- Born: 18 January 1981 (age 45) Târgu Jiu, Romania
- Education: University of California, Los Angeles University of Bucharest
- Awards: EMS Prize (2012)
- Scientific career
- Fields: Mathematics
- Workplaces: University of California, San Diego
- Thesis: Some rigidity results in the orbit equivalence theory of non-amenable groups (2007)
- Doctoral advisor: Sorin Popa

= Adrian Ioana =

Romanian mathematician

Adrian Ioana (born 18 January 1981, Târgu Jiu) is a Romanian mathematician. He is currently a professor at the University of California, San Diego.

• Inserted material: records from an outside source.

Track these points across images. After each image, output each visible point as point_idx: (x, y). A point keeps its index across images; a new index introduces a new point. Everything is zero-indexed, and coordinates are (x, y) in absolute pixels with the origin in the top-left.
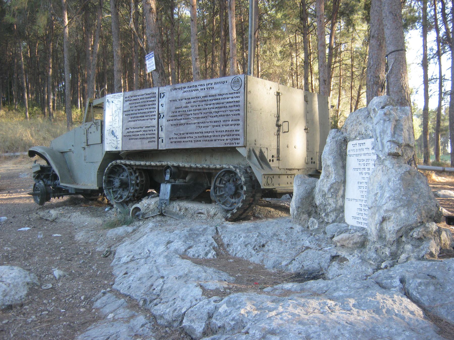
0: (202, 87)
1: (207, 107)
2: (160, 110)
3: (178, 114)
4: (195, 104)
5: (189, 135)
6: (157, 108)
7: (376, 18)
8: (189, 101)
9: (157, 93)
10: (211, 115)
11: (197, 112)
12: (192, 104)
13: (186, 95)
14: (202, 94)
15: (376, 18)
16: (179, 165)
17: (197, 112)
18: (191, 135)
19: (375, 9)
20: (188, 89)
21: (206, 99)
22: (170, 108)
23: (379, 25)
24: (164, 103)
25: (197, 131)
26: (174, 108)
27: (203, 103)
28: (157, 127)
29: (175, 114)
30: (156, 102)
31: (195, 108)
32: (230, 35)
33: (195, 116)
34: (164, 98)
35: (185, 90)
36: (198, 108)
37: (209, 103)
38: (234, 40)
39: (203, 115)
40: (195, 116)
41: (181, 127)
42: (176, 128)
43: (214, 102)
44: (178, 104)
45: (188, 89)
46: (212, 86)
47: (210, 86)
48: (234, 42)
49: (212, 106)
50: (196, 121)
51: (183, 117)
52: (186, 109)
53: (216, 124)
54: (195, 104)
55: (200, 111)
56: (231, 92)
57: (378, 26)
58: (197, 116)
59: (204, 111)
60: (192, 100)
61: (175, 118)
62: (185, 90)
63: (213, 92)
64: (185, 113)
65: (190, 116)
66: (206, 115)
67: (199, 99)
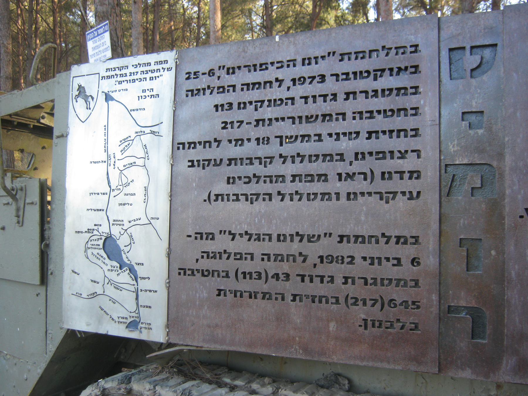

Ioana earned a BS in Mathematics from the University of Bucharest in 2003, and completed his PhD at the University of California, Los Angeles in 2007, under the supervision of Sorin Popa. He then was a postdoc at the California Institute of Technology and a Research Fellow supported by the Clay Mathematics Institute, after which he joined UC San Diego in 2011.

For his contributions to von Neumann algebras and representation theory of groups, he was awarded a 2012 EMS Prize. In 2018 he was an invited speaker at the International Congress of Mathematicians (ICM) in Rio de Janeiro (on "Rigidity for von Neumann algebras").